» Aim of the task
Can you copy the text of every item below word for word, leaving the pictures out of your answer?

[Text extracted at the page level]
----------

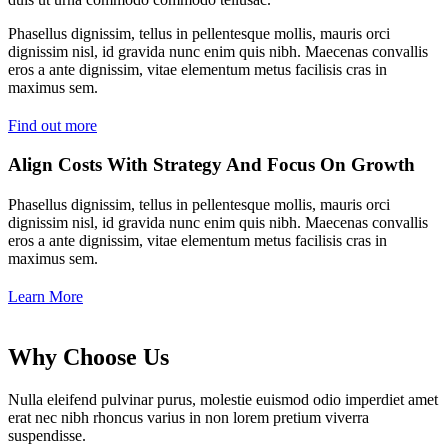
Phasellus dignissim, tellus in pellentesque mollis, mauris orci
dignissim nisl, id gravida nunc enim quis nibh. Maecenas convallis
eros a ante dignissim, vitae elementum metus facilisis cras in
maximus sem.
Find out more
Align Costs With Strategy And Focus On Growth
Phasellus dignissim, tellus in pellentesque mollis, mauris orci
dignissim nisl, id gravida nunc enim quis nibh. Maecenas convallis
eros a ante dignissim, vitae elementum metus facilisis cras in
maximus sem.
Learn More
Why Choose Us
Nulla eleifend pulvinar purus, molestie euismod odio imperdiet amet
erat nec nibh rhoncus varius in non lorem pretium viverra
suspendisse.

----------

» Written solution
Phasellus dignissim, tellus in pellentesque mollis, mauris orci
dignissim nisl, id gravida nunc enim quis nibh. Maecenas convallis
eros a ante dignissim, vitae elementum metus facilisis cras in
maximus sem.
Find out more
Align Costs With Strategy And Focus On Growth
Phasellus dignissim, tellus in pellentesque mollis, mauris orci
dignissim nisl, id gravida nunc enim quis nibh. Maecenas convallis
eros a ante dignissim, vitae elementum metus facilisis cras in
maximus sem.
Learn More
Why Choose Us
Nulla eleifend pulvinar purus, molestie euismod odio imperdiet amet
erat nec nibh rhoncus varius in non lorem pretium viverra
suspendisse.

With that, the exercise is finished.